■ **Records from a dataset**:
--- START ---
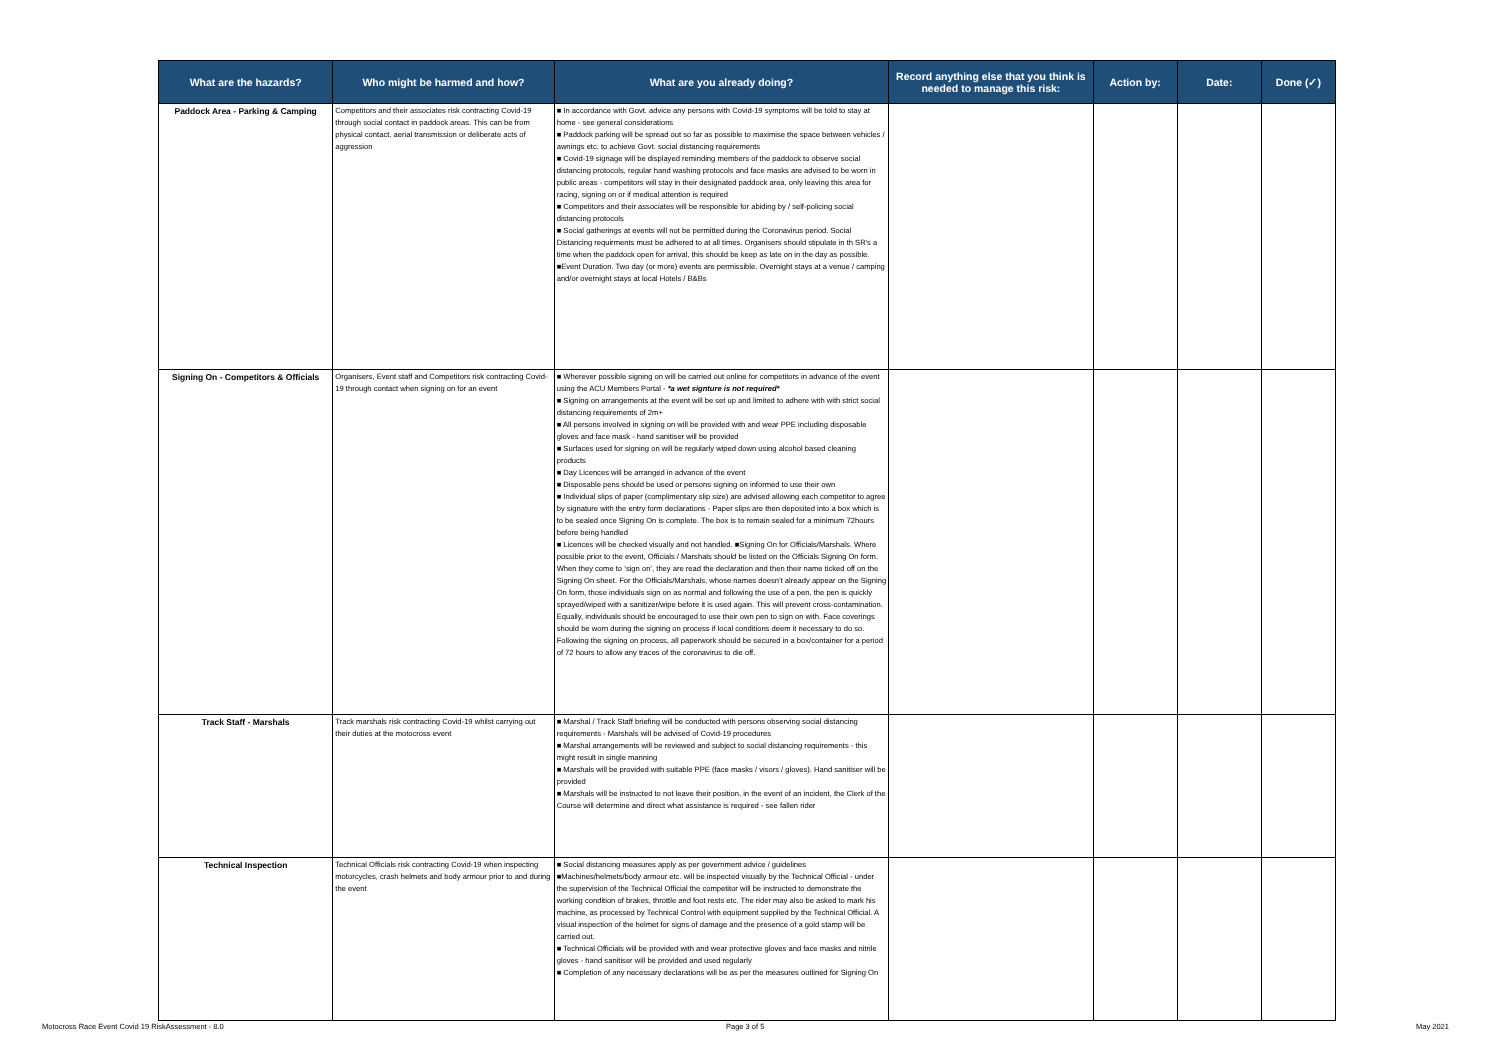| What are the hazards? | Who might be harmed and how? | What are you already doing? | Record anything else that you think is needed to manage this risk: | Action by: | Date: | Done (✓) |
| --- | --- | --- | --- | --- | --- | --- |
| Paddock Area - Parking & Camping | Competitors and their associates risk contracting Covid-19 through social contact in paddock areas. This can be from physical contact, aerial transmission or deliberate acts of aggression | ■ In accordance with Govt. advice any persons with Covid-19 symptoms will be told to stay at home - see general considerations ■ Paddock parking will be spread out so far as possible to maximise the space between vehicles / awnings etc. to achieve Govt. social distancing requirements ■ Covid-19 signage will be displayed reminding members of the paddock to observe social distancing protocols, regular hand washing protocols and face masks are advised to be worn in public areas - competitors will stay in their designated paddock area, only leaving this area for racing, signing on or if medical attention is required ■ Competitors and their associates will be responsible for abiding by / self-policing social distancing protocols ■ Social gatherings at events will not be permitted during the Coronavirus period. Social Distancing requirments must be adhered to at all times. Organisers should stipulate in th SR's a time when the paddock open for arrival, this should be keep as late on in the day as possible. ■Event Duration. Two day (or more) events are permissible. Overnight stays at a venue / camping and/or overnight stays at local Hotels / B&Bs | | | | |
| Signing On - Competitors & Officials | Organisers, Event staff and Competitors risk contracting Covid-19 through contact when signing on for an event | ■ Wherever possible signing on will be carried out online for competitors in advance of the event using the ACU Members Portal - *a wet signture is not required* ■ Signing on arrangements at the event will be set up and limited to adhere with with strict social distancing requirements of 2m+ ■ All persons involved in signing on will be provided with and wear PPE including disposable gloves and face mask - hand sanitiser will be provided ■ Surfaces used for signing on will be regularly wiped down using alcohol based cleaning products ■ Day Licences will be arranged in advance of the event ■ Disposable pens should be used or persons signing on informed to use their own ■ Individual slips of paper (complimentary slip size) are advised allowing each competitor to agree by signature with the entry form declarations - Paper slips are then deposited into a box which is to be sealed once Signing On is complete. The box is to remain sealed for a minimum 72hours before being handled ■ Licences will be checked visually and not handled. ■Signing On for Officials/Marshals. Where possible prior to the event, Officials / Marshals should be listed on the Officials Signing On form. When they come to ‘sign on’, they are read the declaration and then their name ticked off on the Signing On sheet. For the Officials/Marshals, whose names doesn’t already appear on the Signing On form, those individuals sign on as normal and following the use of a pen, the pen is quickly sprayed/wiped with a sanitizer/wipe before it is used again. This will prevent cross-contamination. Equally, individuals should be encouraged to use their own pen to sign on with. Face coverings should be worn during the signing on process if local conditions deem it necessary to do so. Following the signing on process, all paperwork should be secured in a box/container for a period of 72 hours to allow any traces of the coronavirus to die off. | | | | |
| Track Staff - Marshals | Track marshals risk contracting Covid-19 whilst carrying out their duties at the motocross event | ■ Marshal / Track Staff briefing will be conducted with persons observing social distancing requirements - Marshals will be advised of Covid-19 procedures ■ Marshal arrangements will be reviewed and subject to social distancing requirements - this might result in single manning ■ Marshals will be provided with suitable PPE (face masks / visors / gloves). Hand sanitiser will be provided ■ Marshals will be instructed to not leave their position, in the event of an incident, the Clerk of the Course will determine and direct what assistance is required - see fallen rider | | | | |
| Technical Inspection | Technical Officials risk contracting Covid-19 when inspecting motorcycles, crash helmets and body armour prior to and during the event | ■ Social distancing measures apply as per government advice / guidelines ■Machines/helmets/body armour etc. will be inspected visually by the Technical Official - under the supervision of the Technical Official the competitor will be instructed to demonstrate the working condition of brakes, throttle and foot rests etc. The rider may also be asked to mark his machine, as processed by Technical Control with equipment supplied by the Technical Official. A visual inspection of the helmet for signs of damage and the presence of a gold stamp will be carried out. ■ Technical Officials will be provided with and wear protective gloves and face masks and nitrile gloves - hand sanitiser will be provided and used regularly ■ Completion of any necessary declarations will be as per the measures outlined for Signing On | | | | |
Motocross Race Event Covid 19 RiskAssessment - 8.0
Page 3 of 5 May 2021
--- END ---
■ **Action item**:
Word for word, repeat the line holding "Signing On | | | | |" and all lines after it through the end of the entries above.

■ **Exercise result**:
| Technical Inspection | Technical Officials risk contracting Covid-19 when inspecting motorcycles, crash helmets and body armour prior to and during the event | ■ Social distancing measures apply as per government advice / guidelines ■Machines/helmets/body armour etc. will be inspected visually by the Technical Official - under the supervision of the Technical Official the competitor will be instructed to demonstrate the working condition of brakes, throttle and foot rests etc. The rider may also be asked to mark his machine, as processed by Technical Control with equipment supplied by the Technical Official. A visual inspection of the helmet for signs of damage and the presence of a gold stamp will be carried out. ■ Technical Officials will be provided with and wear protective gloves and face masks and nitrile gloves - hand sanitiser will be provided and used regularly ■ Completion of any necessary declarations will be as per the measures outlined for Signing On | | | | |
Motocross Race Event Covid 19 RiskAssessment - 8.0
Page 3 of 5 May 2021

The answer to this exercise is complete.